» **EXTRACTED RECORDS**
##############################

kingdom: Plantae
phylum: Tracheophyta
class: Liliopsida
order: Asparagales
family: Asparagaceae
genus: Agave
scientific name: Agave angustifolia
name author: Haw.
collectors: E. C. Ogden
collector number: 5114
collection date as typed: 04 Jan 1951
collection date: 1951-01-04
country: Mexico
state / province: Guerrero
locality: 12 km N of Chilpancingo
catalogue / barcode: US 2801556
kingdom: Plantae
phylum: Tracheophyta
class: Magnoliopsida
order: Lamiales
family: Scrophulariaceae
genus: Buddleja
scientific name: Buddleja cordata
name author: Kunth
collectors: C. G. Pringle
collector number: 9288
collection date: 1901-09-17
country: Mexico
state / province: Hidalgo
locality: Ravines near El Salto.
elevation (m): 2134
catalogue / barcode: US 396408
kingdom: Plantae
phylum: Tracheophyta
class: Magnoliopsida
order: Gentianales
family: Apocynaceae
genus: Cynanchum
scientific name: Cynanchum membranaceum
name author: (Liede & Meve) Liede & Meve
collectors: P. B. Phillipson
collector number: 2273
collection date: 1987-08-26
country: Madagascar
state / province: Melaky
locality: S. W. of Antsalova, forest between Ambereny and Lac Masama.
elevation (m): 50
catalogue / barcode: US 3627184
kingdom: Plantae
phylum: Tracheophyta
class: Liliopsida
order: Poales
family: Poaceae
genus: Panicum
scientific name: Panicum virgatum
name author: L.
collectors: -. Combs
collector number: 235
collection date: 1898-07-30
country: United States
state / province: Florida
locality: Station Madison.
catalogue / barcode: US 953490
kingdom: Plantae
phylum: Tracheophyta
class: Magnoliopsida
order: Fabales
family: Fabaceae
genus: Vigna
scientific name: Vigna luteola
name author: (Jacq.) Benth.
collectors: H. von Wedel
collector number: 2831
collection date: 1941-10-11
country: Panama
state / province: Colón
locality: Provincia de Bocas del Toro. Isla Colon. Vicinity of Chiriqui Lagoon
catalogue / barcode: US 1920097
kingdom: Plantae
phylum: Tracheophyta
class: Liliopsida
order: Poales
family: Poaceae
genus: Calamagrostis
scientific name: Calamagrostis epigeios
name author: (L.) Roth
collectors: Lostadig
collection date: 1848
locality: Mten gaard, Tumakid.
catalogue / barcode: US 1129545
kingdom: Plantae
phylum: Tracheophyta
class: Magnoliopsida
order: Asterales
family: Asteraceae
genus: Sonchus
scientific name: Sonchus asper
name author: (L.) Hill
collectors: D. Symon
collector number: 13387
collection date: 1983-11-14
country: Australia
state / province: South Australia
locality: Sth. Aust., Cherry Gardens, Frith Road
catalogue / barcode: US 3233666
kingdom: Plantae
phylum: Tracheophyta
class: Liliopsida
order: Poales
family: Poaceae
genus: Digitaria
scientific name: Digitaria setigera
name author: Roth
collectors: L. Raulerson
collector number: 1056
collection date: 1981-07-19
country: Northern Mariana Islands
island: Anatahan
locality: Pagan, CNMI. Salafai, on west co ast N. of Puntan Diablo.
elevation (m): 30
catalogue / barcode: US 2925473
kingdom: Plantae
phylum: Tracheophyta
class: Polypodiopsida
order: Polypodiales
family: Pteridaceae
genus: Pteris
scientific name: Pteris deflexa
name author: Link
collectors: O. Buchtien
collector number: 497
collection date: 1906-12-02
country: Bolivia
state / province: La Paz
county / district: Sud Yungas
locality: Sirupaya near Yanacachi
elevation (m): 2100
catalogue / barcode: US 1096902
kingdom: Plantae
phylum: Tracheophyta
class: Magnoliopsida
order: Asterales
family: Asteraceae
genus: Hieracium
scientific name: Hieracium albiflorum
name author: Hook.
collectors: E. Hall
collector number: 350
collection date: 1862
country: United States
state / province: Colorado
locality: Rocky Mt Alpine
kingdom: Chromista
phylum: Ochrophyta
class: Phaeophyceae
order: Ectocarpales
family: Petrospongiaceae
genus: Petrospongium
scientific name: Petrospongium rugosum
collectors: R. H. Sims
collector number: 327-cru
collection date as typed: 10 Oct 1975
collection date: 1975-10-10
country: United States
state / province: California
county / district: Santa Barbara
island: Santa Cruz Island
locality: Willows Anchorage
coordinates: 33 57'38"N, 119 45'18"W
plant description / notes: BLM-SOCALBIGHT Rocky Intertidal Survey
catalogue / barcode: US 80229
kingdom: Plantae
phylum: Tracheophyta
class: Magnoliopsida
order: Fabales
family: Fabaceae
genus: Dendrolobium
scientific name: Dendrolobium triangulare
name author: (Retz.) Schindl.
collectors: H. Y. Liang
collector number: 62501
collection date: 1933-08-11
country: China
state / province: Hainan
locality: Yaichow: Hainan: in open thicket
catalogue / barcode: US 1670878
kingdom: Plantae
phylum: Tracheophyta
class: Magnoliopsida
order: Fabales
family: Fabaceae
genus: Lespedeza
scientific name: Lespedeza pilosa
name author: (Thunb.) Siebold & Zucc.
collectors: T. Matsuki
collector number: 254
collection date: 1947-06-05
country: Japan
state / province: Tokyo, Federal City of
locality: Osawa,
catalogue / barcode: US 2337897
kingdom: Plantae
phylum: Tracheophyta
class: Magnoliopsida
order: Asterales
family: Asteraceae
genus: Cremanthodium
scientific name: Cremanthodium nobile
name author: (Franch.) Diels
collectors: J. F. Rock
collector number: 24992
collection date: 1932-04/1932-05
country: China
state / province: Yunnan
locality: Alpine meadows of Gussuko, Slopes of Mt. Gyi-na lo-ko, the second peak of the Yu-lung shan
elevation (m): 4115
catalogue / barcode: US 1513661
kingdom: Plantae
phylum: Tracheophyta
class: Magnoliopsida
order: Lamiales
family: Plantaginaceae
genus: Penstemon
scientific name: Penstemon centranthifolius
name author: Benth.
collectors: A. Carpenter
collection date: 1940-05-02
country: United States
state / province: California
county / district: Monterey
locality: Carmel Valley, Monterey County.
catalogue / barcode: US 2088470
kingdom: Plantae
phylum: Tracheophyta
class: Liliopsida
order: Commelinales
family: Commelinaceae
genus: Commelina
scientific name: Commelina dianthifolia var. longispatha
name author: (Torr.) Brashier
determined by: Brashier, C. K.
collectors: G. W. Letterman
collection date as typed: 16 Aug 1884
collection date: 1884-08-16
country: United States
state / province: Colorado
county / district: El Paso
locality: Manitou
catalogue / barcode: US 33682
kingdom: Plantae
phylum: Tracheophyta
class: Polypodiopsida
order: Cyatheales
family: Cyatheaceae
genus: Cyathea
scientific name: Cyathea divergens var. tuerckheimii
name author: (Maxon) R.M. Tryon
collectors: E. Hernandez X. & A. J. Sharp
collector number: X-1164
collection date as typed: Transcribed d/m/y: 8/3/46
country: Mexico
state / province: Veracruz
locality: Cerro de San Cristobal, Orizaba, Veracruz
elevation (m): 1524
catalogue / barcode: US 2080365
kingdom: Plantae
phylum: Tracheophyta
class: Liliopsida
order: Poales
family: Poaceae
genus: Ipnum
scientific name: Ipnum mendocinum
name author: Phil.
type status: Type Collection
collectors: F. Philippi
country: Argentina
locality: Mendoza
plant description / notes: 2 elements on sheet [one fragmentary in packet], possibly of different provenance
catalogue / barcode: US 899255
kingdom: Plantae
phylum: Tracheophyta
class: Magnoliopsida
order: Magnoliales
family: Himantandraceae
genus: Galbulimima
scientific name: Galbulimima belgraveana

##############################

» **TASK INSTRUCTIONS**
Find each line in the entries above that contains the word "elevation" and copy those lines.

» **RESPONSE TO THE TASK**
elevation (m): 2134
elevation (m): 50
elevation (m): 30
elevation (m): 2100
elevation (m): 4115
elevation (m): 1524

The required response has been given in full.